## LEESTEKST
━━━━━━━━━━━━━━━━━━━━━━━━━━━━━━

Consultatie, onderwijs en bij- en nascholing in de filosofie en ethiek van de zorg, geneeskunde en psychiatrie

DIversity in psychiatric DIagnostics (DiDi-study)

Al langer loop ik met het idee rond om een (kwalitatief) empirisch onderzoek uit te voeren naar diagnostiek als concept in de psychiatrie. Onderstaand voorstel kon rekenen op steun van ZonMW, ze vonden zowel de opzet als mijn cv goed. Het onderwerp paste echter niet in de call van dat moment. Interesse? Ideeën voor financiering?


Depressive disorders are commonly accepted to be heterogeneous. Researchers try to discover specific profiles based on epidemiology and big data, trying to unravel different types of depression, relevant for new insights into classification, treatment and/or prognosis. This heterogeneity is not only related to patient, time and symptom dynamics, but also to psychiatrist factors. It is often said in the field that “when five psychiatrists are asked for a diagnosis, seven different diagnostic conclusions will be drawn”.

(Inter)national guidelines on the diagnostic process are inconsistent. The DSM has been developed to provide criteria to classify diagnoses and to give psychiatrists a joint nomenclature. However, concepts such as mood reactivity, objectifiable sombreness and affect modulation are relevant aspects for many psychiatrists in diagnosing depressive disorder, yet these concepts have not been included in the DSM criteria.    

The aim of this study is to map and evaluate the diversity of the diagnosis of depression. It is a quest into the nature and significance of the concept of diagnosing depressive disorders.

━━━━━━━━━━━━━━━━━━━━━━━━━━━━━━

## AANGELEVERD MATERIAAL
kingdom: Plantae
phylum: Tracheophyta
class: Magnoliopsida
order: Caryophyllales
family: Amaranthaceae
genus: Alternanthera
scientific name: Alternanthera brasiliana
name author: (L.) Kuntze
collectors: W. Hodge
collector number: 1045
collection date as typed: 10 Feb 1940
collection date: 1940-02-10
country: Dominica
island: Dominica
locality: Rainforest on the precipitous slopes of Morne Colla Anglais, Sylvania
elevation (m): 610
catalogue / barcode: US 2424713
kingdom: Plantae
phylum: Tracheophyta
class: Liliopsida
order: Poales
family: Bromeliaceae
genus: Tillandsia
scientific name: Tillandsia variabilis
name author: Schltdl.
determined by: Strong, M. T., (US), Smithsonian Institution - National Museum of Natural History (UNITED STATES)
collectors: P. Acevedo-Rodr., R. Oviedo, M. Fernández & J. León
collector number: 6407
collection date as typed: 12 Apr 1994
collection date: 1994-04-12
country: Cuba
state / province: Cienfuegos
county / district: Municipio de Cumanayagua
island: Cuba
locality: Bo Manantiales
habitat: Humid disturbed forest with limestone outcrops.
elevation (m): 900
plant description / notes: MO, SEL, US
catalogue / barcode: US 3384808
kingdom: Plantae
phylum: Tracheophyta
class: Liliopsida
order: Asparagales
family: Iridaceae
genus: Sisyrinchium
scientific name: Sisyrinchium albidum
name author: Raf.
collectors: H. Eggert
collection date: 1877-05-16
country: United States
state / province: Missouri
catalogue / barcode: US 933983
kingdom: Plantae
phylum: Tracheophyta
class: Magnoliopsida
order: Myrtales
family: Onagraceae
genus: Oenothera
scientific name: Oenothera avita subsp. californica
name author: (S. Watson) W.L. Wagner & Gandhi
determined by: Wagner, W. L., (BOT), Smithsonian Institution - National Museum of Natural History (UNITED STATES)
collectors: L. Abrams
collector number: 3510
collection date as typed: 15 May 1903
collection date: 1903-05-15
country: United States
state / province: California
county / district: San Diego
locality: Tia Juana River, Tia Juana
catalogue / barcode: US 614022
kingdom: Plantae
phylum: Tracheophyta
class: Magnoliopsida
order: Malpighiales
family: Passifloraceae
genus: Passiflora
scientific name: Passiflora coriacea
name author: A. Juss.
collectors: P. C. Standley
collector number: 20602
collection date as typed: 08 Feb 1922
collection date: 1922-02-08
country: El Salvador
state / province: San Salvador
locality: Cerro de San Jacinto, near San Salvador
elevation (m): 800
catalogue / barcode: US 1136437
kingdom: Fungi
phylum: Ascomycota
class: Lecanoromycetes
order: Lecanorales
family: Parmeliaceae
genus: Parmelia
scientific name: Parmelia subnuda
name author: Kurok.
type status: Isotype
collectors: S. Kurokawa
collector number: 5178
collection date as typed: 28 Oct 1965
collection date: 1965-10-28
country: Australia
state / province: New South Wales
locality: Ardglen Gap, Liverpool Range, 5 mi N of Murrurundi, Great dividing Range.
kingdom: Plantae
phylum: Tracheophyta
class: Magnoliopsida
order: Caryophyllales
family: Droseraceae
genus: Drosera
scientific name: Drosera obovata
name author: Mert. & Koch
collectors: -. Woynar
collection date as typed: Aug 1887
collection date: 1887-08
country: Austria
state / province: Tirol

━━━━━━━━━━━━━━━━━━━━━━━━━━━━━━

## VERKEN HET MATERIAAL
• A. Welke organisatie steunde volgens de leestekst over diagnostiek in de psychiatrie het onderzoeksvoorstel?
• B. Zet de leestekst over het diagnosticeren van depressie voort na de laatste zin.
Het materiaal staat los van de leestekst.

## ANTWOORDEN HIERONDER
• A. ZonMW.

• B.
This research focuses on the diagnostic process as performed in daily psychiatric care practice in the Netherlands, concerning depression-related symptoms to unipolar major depressive disorder. The study involves both an empirical dimension and a normative dimension.

What exactly do psychiatrists do when diagnosing depressive disorder or excluding that diagnosis and how does this relate to scientific literature on (depressive disorder) diagnostics? Can or should there be room for variation in diagnosis because of subjectivity and tradition, which can offer a basis for intersubjective investigation and dialogue?


The objective of this study is to describe and reflect on how psychiatrists actually diagnose depressive disorder or exclude it.

Research questions

- What do Dutch psychiatrists consider to be the nature and significance of the diagnostic process for depressive symptoms and how do they do this in their daily practice?

- How does the above relate to the current guidelines, standards and insights within scientific literature?

- Which conclusions can be drawn based on these results from a normative perspective and which recommendations can be formulated for psychiatrists diagnosing and treating depression?


This inductive research study will use a three-phase qualitative and responsive methodology. Phases will be performed partly parallel. This creates an iterative and emergent process in which data collection, analysis and literature research come together in a responsive mixed-methods design.

The first phase is a literature search. Part 1 is a text analysis of international (leading) guidelines on psychiatric evaluation, diagnosis and classification of depressive disorder. Part 2 is (an update of) a systematic review of literature on psychiatric evaluation, diagnosing and classification in unipolar depressive disorders with MeSH-terms in PubMed conform consort guidelines. 

The second phase is a file study. We will use patient files that will be examined twice on the same symptoms by different psychiatrists. There are three settings in which these ‘double examinations’ are quite often performed: in an academic hospital setting because of second opinions, in the criminal setting because of accountability issues (Pro Justitia NIFP), and in the administrative law setting because of appeal cases concerning incapacity benefits. Via lawyers, NIFP, patient organisations and social media patients with ‘double examinations’ will be asked to provide informed consent to obtain their medical records. In this purposive sampling process, we aim to obtain 50-70 double diagnoses medical record files for text analysis.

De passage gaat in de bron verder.